Another part of building empathy is ensuring accessibility. From a district standpoint, SCS educators have taken advantage of text-to-speech features to help students with learning differences. A particular tool they use called Mote has translation services and allows teachers to go in and record voice notes. 

“AI has been able to help us provide equity compared to those districts around us, when it might be hard to get a sign language interpreter or find a Spanish teacher in the middle of the northern part of our district, little things like that,” Brooke Johnson, an instructional technology facilitator for the district, said.

SCS educators also talked about ways they foster a learner’s mindset. For this, DPI’s guidelines suggest that students use AI after coming up with their own conclusions from the material and then identifying inaccuracies and their own knowledge gaps. 

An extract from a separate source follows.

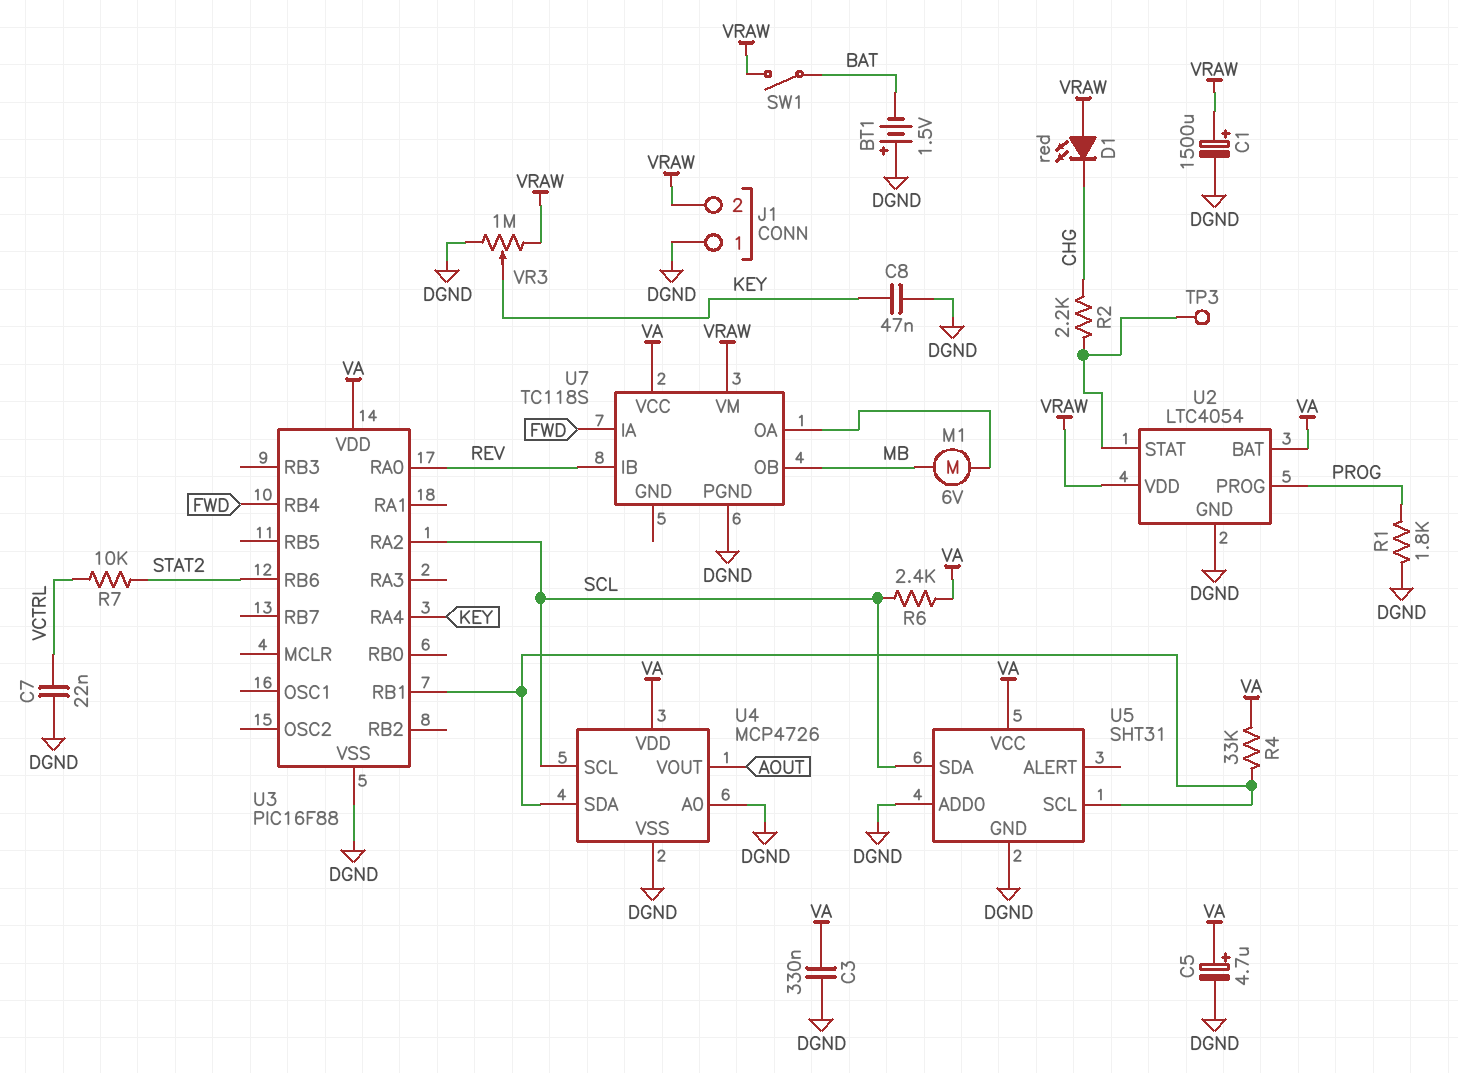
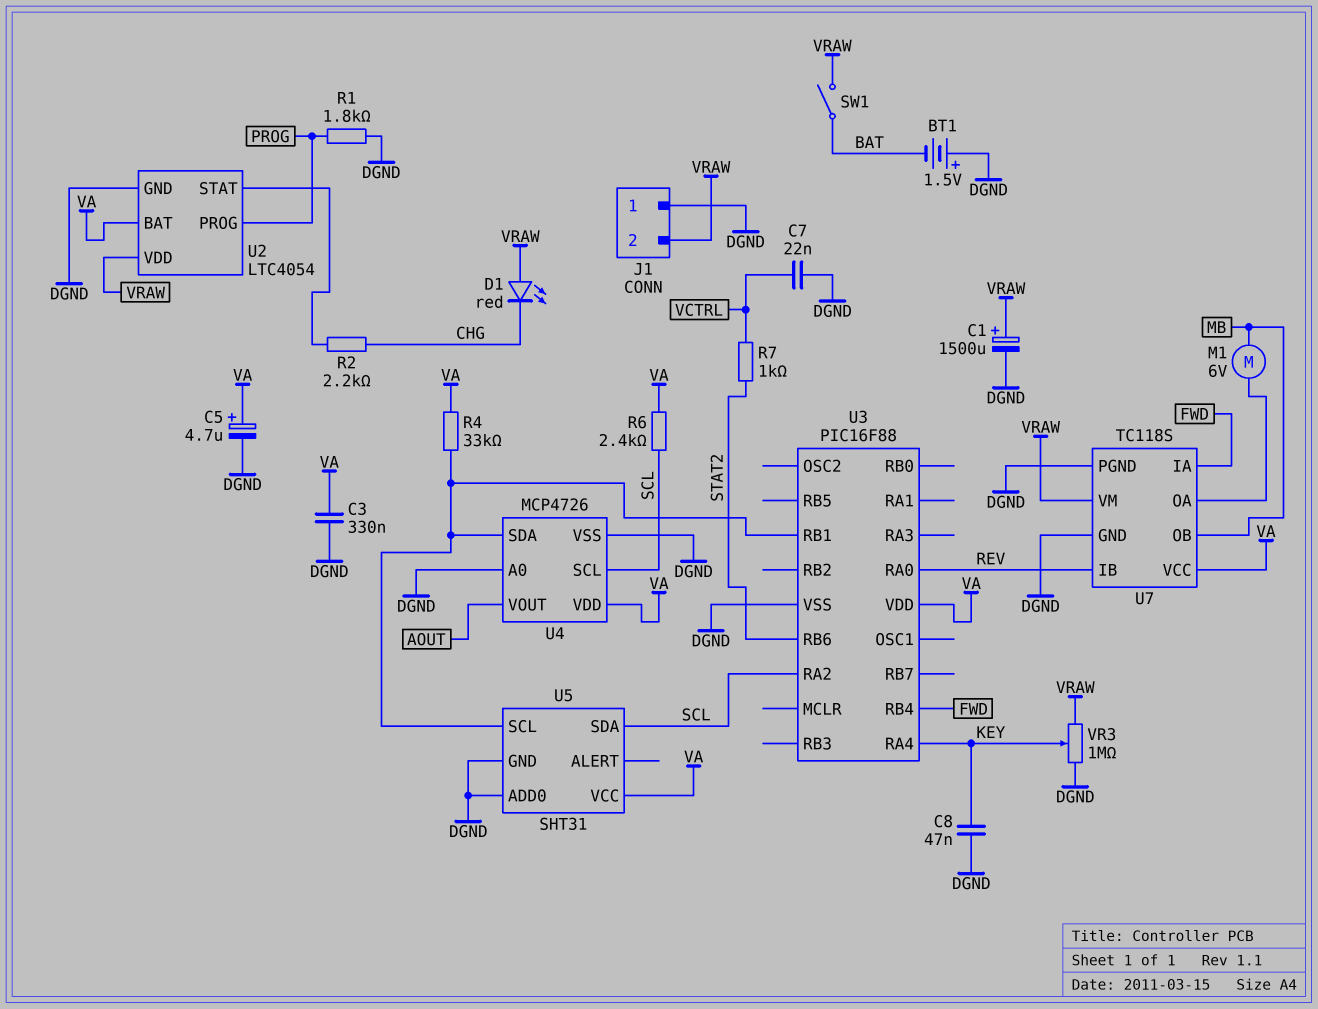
R7: 10k (STAT2, VCTRL) -> 1k (STAT2, VCTRL)
TP3: test point (U2/STAT) -> none
U7 pin GND: none -> DGND

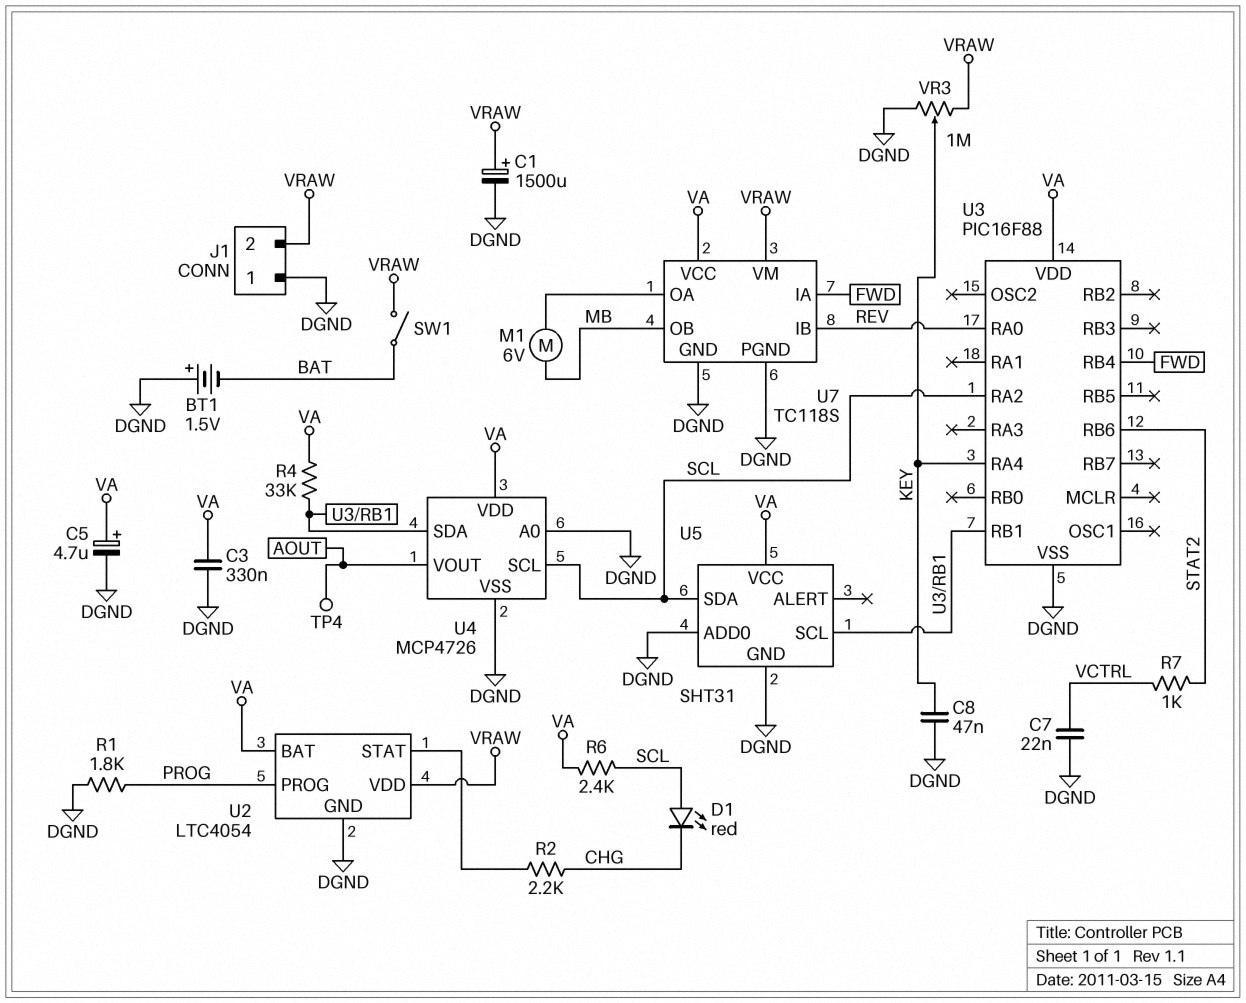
D1: LED red (A VRAW, K CHG) -> LED red (A SCL, K CHG)
TP4: none -> test point (AOUT)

“AI-enabled personalized learning platforms adapt to students’ individual needs and learning styles, empowering them to take ownership of their learning journey and pursue their passions,” educators wrote in a conference presentation

Other educators in the district have also expressed concerns about students cheating with AI tools and not using their own authority in their work. However, Johnson said the presence or absence of AI is not what causes a student to cheat. 

Johnson also said that they hosted a panel of middle and high school students to get their thoughts on AI usage. 

“They want to use AI creatively and more efficiently themselves, and sometimes they feel like they’re getting their hands slapped,” Johnson said. “So we have really pushed in our district to make sure that our students feel emboldened by AI to push their learning and their knowledge further.”

Stokes County Schools Director of Media and Technology Kimberly Thompson-Hairston said teachers sharing the new tools they learn amongst each other has made the biggest impact on integration in the past school year. As a district, they are also aware of how AI is changing the job landscape. The changes can be even more challenging for dual enrollment students who may have one professor that welcomes AI and one that doesn’t, Thompson-Hairston said. 

“When they step off of our campus, we know that employers are more likely to hire someone with AI skills than if they have no AI skills, so we have to be cognizant of what the career and industry landscape is looking like, and they are wanting these skills,” Thompson-Hairston said. “We’ve really had an intentional focus on the durable skills, and how AI supports those durable skills.”